Economist online is currently hosting a debate about cybersecurity and specifically the question of whether we are headed for a more or less secure world as interconnectivity increases. My vote is "no" for the following reason which I posted to their debate site:
It would be quite difficult to compromise security if we each existed entirely in our own hermetically-sealed network like an egg in a carton or a standalone PC on a desk. Each connection with the outside world creates a perforation in the egg shell and creates a security risk in the form of a point of potential compromise. The perforation can be compromised or the "tube" connecting me to the next "egg" can be compromised. Further, the "egg" I'm connecting to can be compromised. Or an "egg" connected to the one I'm connected to can be compromised.
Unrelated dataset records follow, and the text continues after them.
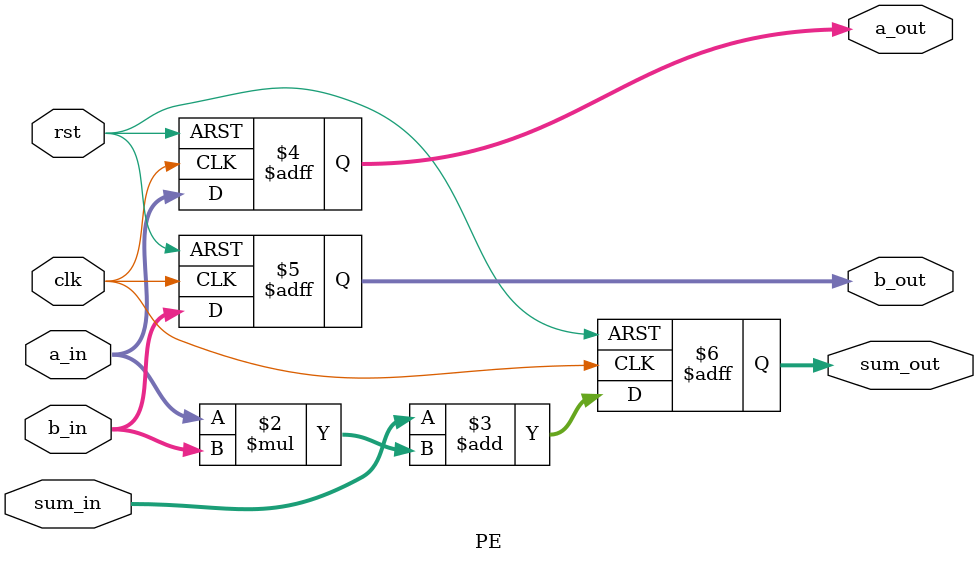
<source format=sv>
module PE #(
  parameter WIDTH = 8
)(
  input  logic clk,
  input  logic rst,
  input  logic signed [WIDTH-1:0] a_in,
  input  logic signed [WIDTH-1:0] b_in,
  input  logic signed [2*WIDTH-1:0] sum_in,
  output logic signed [WIDTH-1:0] a_out,
  output logic signed [WIDTH-1:0] b_out,
  output logic signed [2*WIDTH-1:0] sum_out
);

  always_ff @(posedge clk or posedge rst) begin
    if (rst) begin
      a_out   <= 0;
      b_out   <= 0;
      sum_out <= 0;
    end else begin
      a_out   <= a_in;
      b_out   <= b_in;
      sum_out <= sum_in + (a_in * b_in);
    end
  end

endmodule

</source>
As you can imagine, hyperconnectivity increases the number of points of potential compromise exponentially with time.
Our current risk-mitigation approach tries to hermetically seal all the perforations, joints, and pipes by wrapping them in a "fortress firewall." This becomes exponentially more difficult with the increase in points of potential compromise. Attacks are inevitable, as are compromises until and unless our approach to risk mitigation shifts from a "fortress firewall" approach to one in which we can examine, wrap, and filter actual bytes of information as they float around cyberspace.
While I don't know what this approach will look like in practice, I predict it will include a strong focus on data provenance. Imagine an "HTTPS 2.0" in which we not only wrap packets of data in an encrypted security layer, but also give that packet the ability to either reveal its contents or self-destruct based on who/what/where/when/WHY it is accessed.
Until then, data security risk shall continue to increase.